A impossibilidade da comunicação. A insuficiência da linguagem. Quando Franz Kafka escreveu sobre esses assuntos, no começo do século passado, foi aclamado como gênio – e com toda razão. De lá pra cá, porém, as coisas mudaram – e a história, junto com uma exaustiva repetição dessas idéias, apagaram um pouco do brilho dessas terríveis constatações do escritor Tcheco.

Talvez seja justamente por isso que o polonês Tadeusz Róźewicz inicia sua peça Odejście Głodomora (A retratação do artista, sem tradução para o português) com um pedido de desculpas a Kafka: a peça é uma apropriação, por um homem que nasceu pouco antes da morte de Kafka, de um dos contos mais pessoais e mais relevantes do criador de Gregor Samsa, Um artista da fome.

Róźewicz transportou, na peça, todos os personagens do conto de Kafka para os anos 1960. No início, tudo parece estar lá: o artista da fome, o empresário, os locais que duvidam da autenticidade do espetáculo, os guardas que devem impedir que o homem coma, o limite de quarenta dias para o jejum, a perda do interesse do público.

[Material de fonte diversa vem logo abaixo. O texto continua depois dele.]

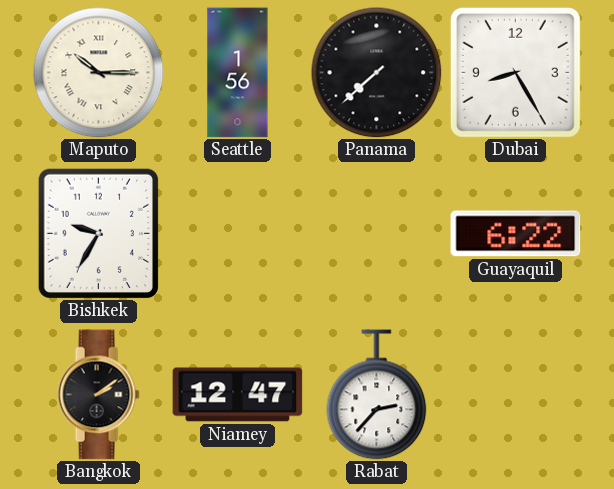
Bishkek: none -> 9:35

Não existe, porém, o circo, e nem a figura da pantera- tão poderosa no conto. Ao invés disso existe um contraponto ainda maior, e que Kafka sequer poderia ter imaginado: quem se interessa em um homem que jejua por opção – por orgulho, sugere o empresário – em um mundo em que milhares de pessoas, países inteiros, morrem de fome, em um mundo que já viu Auschwitz e os Gulags?

Róźewicz aponta não para a dificuldade de comunicar-se, ou para a insuficiência da linguagem, mas para um ponto nevrálgico da sociedade do pós-guerra: o que é preciso para atrair ou chocar as pessoas, o que pode ofender a sensibilidade de seres humanos que já internalizaram fatos tão terríveis e catastróficos quanto os que aconteceram na Segunda Guerra Mundial (e pelo resto do século XX, em menor escala)?  Não é a falta de um modo para dizer as coisas, mas o anacronismo de qualquer coisa que venha a ser dita que perturba o autor.

Apesar de não ser listada entre as obras mais relevantes de Róźewicz, eu considero essa uma de suas melhores peças. O franco diálogo com Kafka é bastante rico, mas não é tudo: Róźewicz foi forçado a dar voz a personagens que eram mudas, foi forçado a criar poesia onde Kafka deixou silência. O resultado é ao mesmo tempo poético e terrível, pois se trata do mundo que nos restou.